>> Begin Dataset records

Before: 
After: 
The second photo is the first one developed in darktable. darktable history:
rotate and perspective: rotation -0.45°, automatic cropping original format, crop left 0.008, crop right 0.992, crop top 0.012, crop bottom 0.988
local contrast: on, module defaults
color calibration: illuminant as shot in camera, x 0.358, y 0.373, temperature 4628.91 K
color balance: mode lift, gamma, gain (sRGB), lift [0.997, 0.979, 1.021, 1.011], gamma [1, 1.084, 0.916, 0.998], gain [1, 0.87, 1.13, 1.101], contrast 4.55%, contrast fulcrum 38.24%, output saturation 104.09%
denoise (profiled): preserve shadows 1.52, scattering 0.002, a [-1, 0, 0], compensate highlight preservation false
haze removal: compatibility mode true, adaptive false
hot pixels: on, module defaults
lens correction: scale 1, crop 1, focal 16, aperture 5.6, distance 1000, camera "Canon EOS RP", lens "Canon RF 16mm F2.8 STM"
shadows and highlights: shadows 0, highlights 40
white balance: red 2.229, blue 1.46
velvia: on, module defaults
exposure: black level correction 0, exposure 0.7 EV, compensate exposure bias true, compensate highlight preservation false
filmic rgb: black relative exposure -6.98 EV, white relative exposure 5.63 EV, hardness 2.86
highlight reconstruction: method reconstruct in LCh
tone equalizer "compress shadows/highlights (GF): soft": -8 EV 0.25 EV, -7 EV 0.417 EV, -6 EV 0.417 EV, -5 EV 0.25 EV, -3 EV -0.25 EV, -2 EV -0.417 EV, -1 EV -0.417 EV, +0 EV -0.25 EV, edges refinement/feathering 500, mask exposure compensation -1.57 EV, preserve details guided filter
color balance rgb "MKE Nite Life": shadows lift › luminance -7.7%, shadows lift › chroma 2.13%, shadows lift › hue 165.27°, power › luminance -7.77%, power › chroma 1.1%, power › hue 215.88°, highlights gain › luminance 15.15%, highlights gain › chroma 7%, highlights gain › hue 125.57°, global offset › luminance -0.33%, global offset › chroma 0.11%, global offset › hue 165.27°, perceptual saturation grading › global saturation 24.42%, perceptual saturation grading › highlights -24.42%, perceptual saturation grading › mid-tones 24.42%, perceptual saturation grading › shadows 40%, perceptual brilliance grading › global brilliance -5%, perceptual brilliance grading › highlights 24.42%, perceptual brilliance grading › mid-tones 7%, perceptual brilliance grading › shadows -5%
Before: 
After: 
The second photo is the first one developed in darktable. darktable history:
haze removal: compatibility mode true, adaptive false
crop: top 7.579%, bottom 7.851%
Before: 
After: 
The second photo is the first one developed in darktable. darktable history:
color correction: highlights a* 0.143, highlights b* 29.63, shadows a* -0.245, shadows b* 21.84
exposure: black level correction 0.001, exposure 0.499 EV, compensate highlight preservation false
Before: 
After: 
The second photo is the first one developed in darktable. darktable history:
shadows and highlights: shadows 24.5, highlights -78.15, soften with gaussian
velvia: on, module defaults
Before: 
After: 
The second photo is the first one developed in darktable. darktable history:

>> End Dataset records

### Work to complete
Copy the data word for word, beginning at its first line and stopping after the line that contains "hot pixels: on, module defaults".

### Result of the exercise
Before: 
After: 
The second photo is the first one developed in darktable. darktable history:
rotate and perspective: rotation -0.45°, automatic cropping original format, crop left 0.008, crop right 0.992, crop top 0.012, crop bottom 0.988
local contrast: on, module defaults
color calibration: illuminant as shot in camera, x 0.358, y 0.373, temperature 4628.91 K
color balance: mode lift, gamma, gain (sRGB), lift [0.997, 0.979, 1.021, 1.011], gamma [1, 1.084, 0.916, 0.998], gain [1, 0.87, 1.13, 1.101], contrast 4.55%, contrast fulcrum 38.24%, output saturation 104.09%
denoise (profiled): preserve shadows 1.52, scattering 0.002, a [-1, 0, 0], compensate highlight preservation false
haze removal: compatibility mode true, adaptive false
hot pixels: on, module defaults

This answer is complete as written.